The foreign ministers of Turkey and Germany have agreed to work towards improving relations that have been strained after a period of high tensions.

The apparent bid to restore friendlier ties between the two countries was laid bare on Saturday when Sigmar Gabriel, Germany’s foreign minister, hosted his Turkish counterpart, Mevlut Cavusoglu.

Speaking to reporters at the central German city of Goslar, Gabriel said the two top diplomats had been tasked to do “everything we can to overcome the difficulties there have been in German-Turkish relations and to find more common ground in the future”.

For his part, Cavusoglu said major differences remained between the two countries, but noted that “as two foreign ministers, we believe we can overcome this through dialogue”.

Soured relations

Ankara and Berlin have clashed over numerous issues in recent years, especially after a failed 2016 coup attempt in Turkey.

The tensions rose partly due to the subsequent imprisonment of German journalists and activists by Turkish authorities on “terror” charges as well as Germany’s refusal to extradite asylum seekers Turkey alleges were involved in the putsch bid.

Tens of thousands of people have been detained and purged in Turkey since the July 15, 2016 coup attempt, prompting condemnation by some EU member states as well as rights groups which accuse the Turkish authorities of using the putsch bid as a pretext to silence opposition.
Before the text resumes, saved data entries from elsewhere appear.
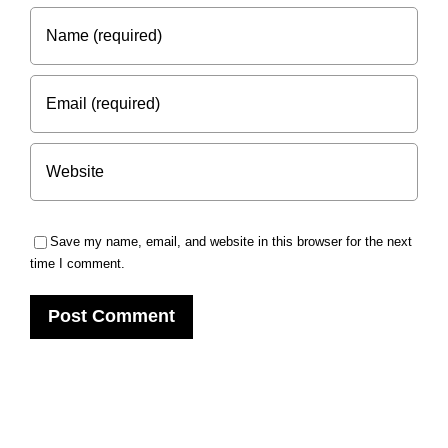
Save my name, email, and website in this browser for the next
time I comment.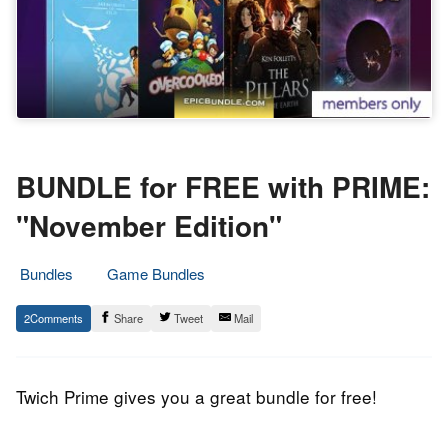
BUNDLE for FREE with PRIME:
"November Edition"
Bundles
Game Bundles
15.
Epic
2
Share
Tweet
Mail
November
Staff
2018
Twich Prime gives you a great bundle for free!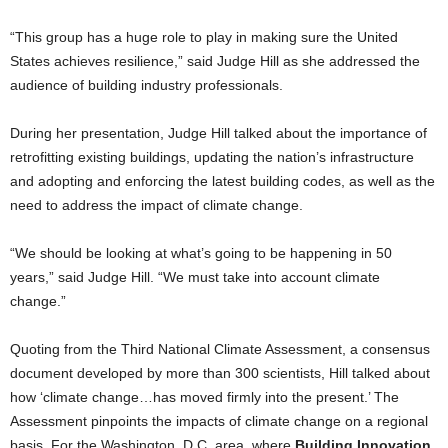
“This group has a huge role to play in making sure the United
States achieves resilience,” said Judge Hill as she addressed the
audience of building industry professionals.
During her presentation, Judge Hill talked about the importance of
retrofitting existing buildings, updating the nation’s infrastructure
and adopting and enforcing the latest building codes, as well as the
need to address the impact of climate change.
“We should be looking at what’s going to be happening in 50
years,” said Judge Hill. “We must take into account climate
change.”
Quoting from the Third National Climate Assessment, a consensus
document developed by more than 300 scientists, Hill talked about
how ‘climate change…has moved firmly into the present.’ The
Assessment pinpoints the impacts of climate change on a regional
basis. For the Washington, D.C. area, where
Building Innovation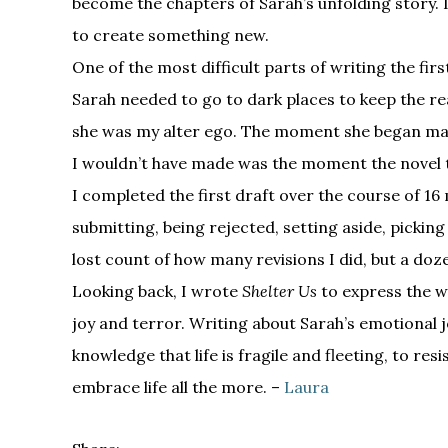
become the chapters of Sarah’s unfolding story. I
to create something new.
One of the most difficult parts of writing the fir
Sarah needed to go to dark places to keep the rea
she was my alter ego. The moment she began mak
I wouldn’t have made was the moment the novel to
I completed the first draft over the course of 16 
submitting, being rejected, setting aside, picking
lost count of how many revisions I did, but a do
Looking back, I wrote
Shelter Us
to express the wi
joy and terror. Writing about Sarah’s emotional 
knowledge that life is fragile and fleeting, to res
embrace life all the more. –
Laura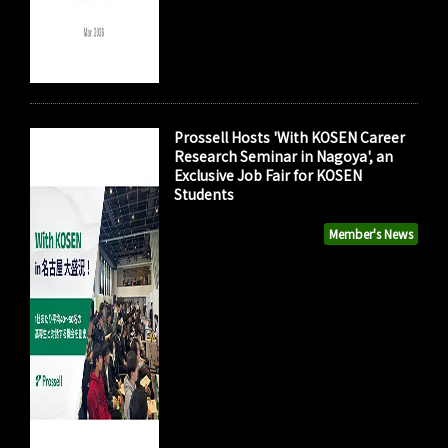
Prossell Hosts 'With KOSEN Career
Research Seminar in Nagoya', an
Exclusive Job Fair for KOSEN
Students
Member's News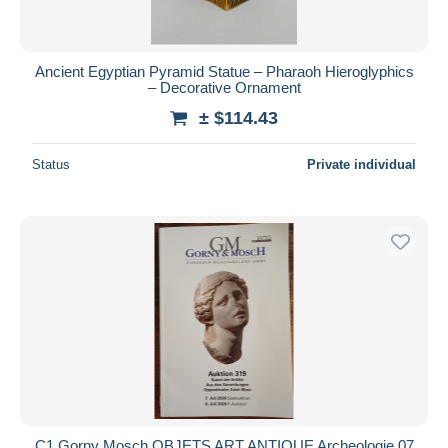
Ancient Egyptian Pyramid Statue – Pharaoh Hieroglyphics
– Decorative Ornament
± $114.43
Status
Private individual
C1 Gorny Mosch OBJETS ART ANTIQUE Archeologie 07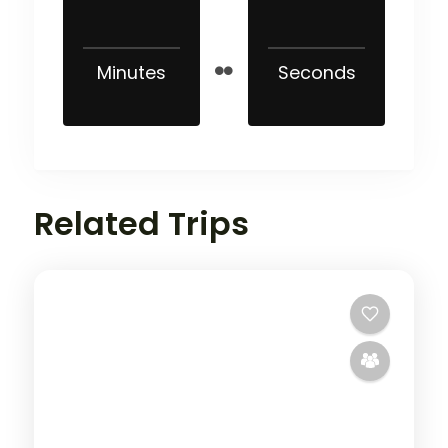
Minutes
Seconds
Related Trips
Turkey, however, insists the moves are aimed at removing supporters of Fethullah Gulen from state institutions and other parts of society. Ankara blames Gulen for the coup bid, a charge which he denies.

Turkish officials have meanwhile accused Germany of harbouring “terrorists”, while also expressing frustration over their country’s stalled EU membership bid.

In recent weeks, Ankara has released several German citizens on bail following their detention after the failed coup attempt. Among them are Mesale Tolu, a journalist with the ETHA news agency, and human rights activist Peter Steudtner.

Gabriel said he had discussed the arrest of Deniz Yucel, a prominent German-Turkish journalist who has been jailed in Turkey pending trial on charges of spreading propaganda for the outlawed Kurdistan Workers Party.

He did not offer additional details.

‘They need each other’

Al Jazeera correspondent Dominic Kane said the two ministers sought to stress areas of agreement, including a 2015 EU-Turkey deal aimed at reducing the flow of refugees into Europe, while avoiding thorny issues during Saturday’s meeting.

“The point here is that the two countries need each other,” he said.

“From the German perspective, the deal made between Turkey and the EU is one that must succeed. Likewise, Germany is an important country for Turkey, given that there are millions of people living in Germany who are of Turkish descent.”

Germany, home to a three-million ethnic Turks, is also Turkey’s biggest trade partner.

Ahead of his visit to Germany, Cavusoglu called for a “fresh start” based on friendship and cooperation between “equal partners”.